Yes, it's exactly that last part, where I wanted to go next. Slowing down on disease progression, it's only a 12-week study, so patients obviously want to see slowing down disease progression and with potential of your -- of tegoprubart to perhaps even improve the condition of these patients. Do you think that perhaps a follow-up to the study would require a higher dose or evaluation?

I mean, Vernon, I think to our point so far, we're kind of still in the early days of thinking about the next trial design, Obviously, if Jeff wants to jump in, he's been thinking a lot about what -- compared to whether -- what is the clinical development path, what's the regulatory path for improvement in ALS? And how do we leverage this data to get there. But Jeff, I don't know if you want to add any color to that.

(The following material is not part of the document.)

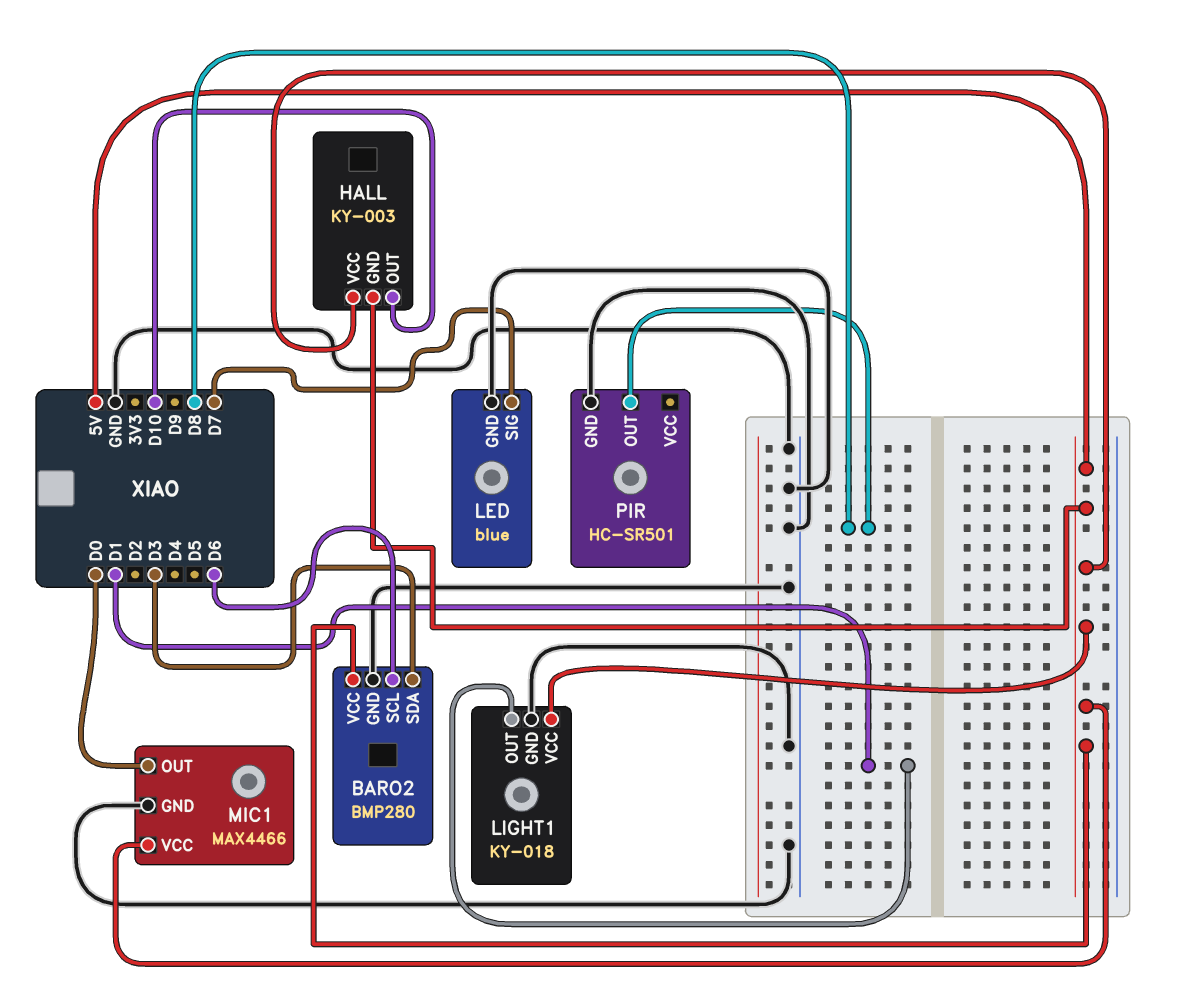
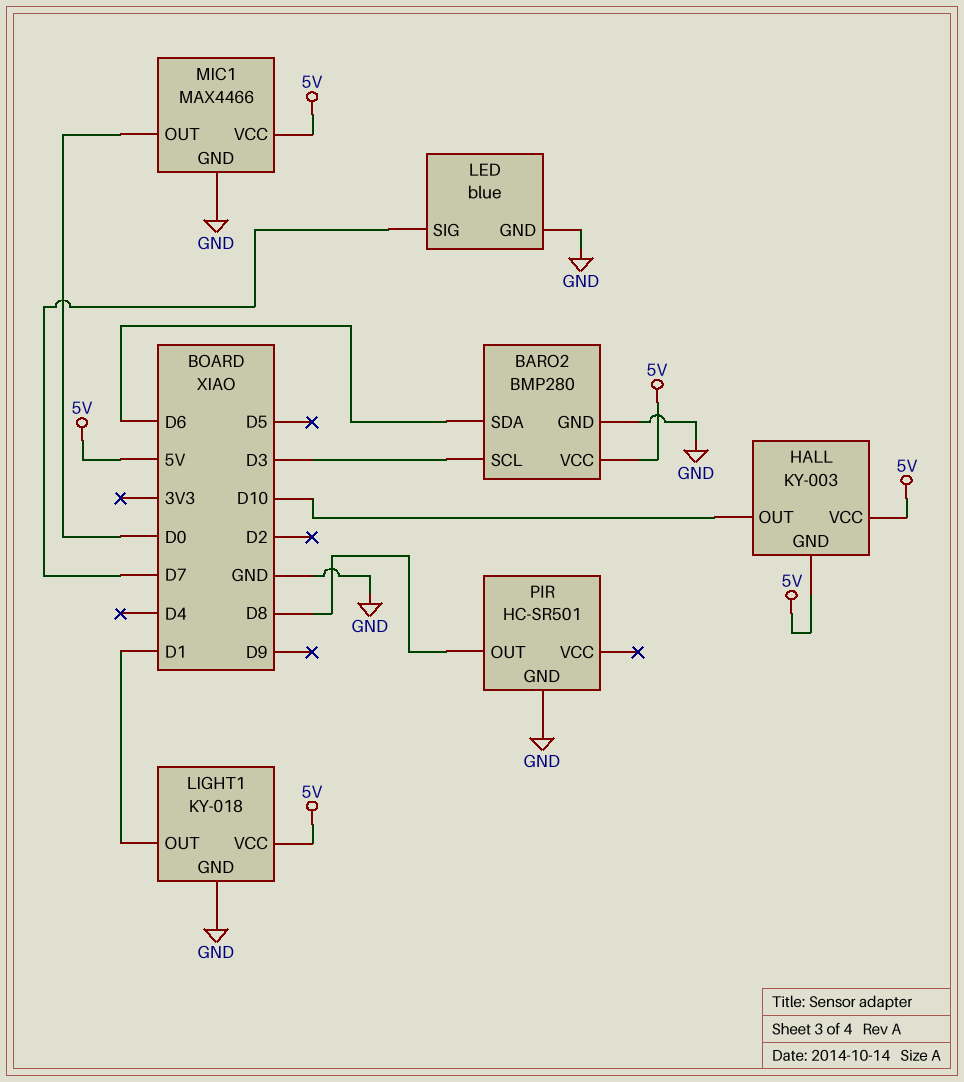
BARO2 pin SCL: D6 -> D3
BARO2 pin SDA: D3 -> D6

No, I think -- it's DA. I think it's early days. We just got the data. So we need to finish interpreting the data, have discussions with regulators, with our KOLs and after that, we'll be able to come back with a more definite plan in terms of what the next steps from a development perspective could look like.

No, it's great results and very exciting because, obviously, the rapid response and the potential to not only slow but perhaps improve disease in these patients would make us even more excited if there is potential for greater effect at a higher dose. Congrats again on the results.

We reached the end of our question-and-answer session. I would like to turn the floor back over to DA for any further or closing comments.

Thank you very much, and thank you all for joining today's call.

Thank you. That does conclude today's teleconference. You may disconnect your line at this time, and have a wonderful day. We thank you for your participation today.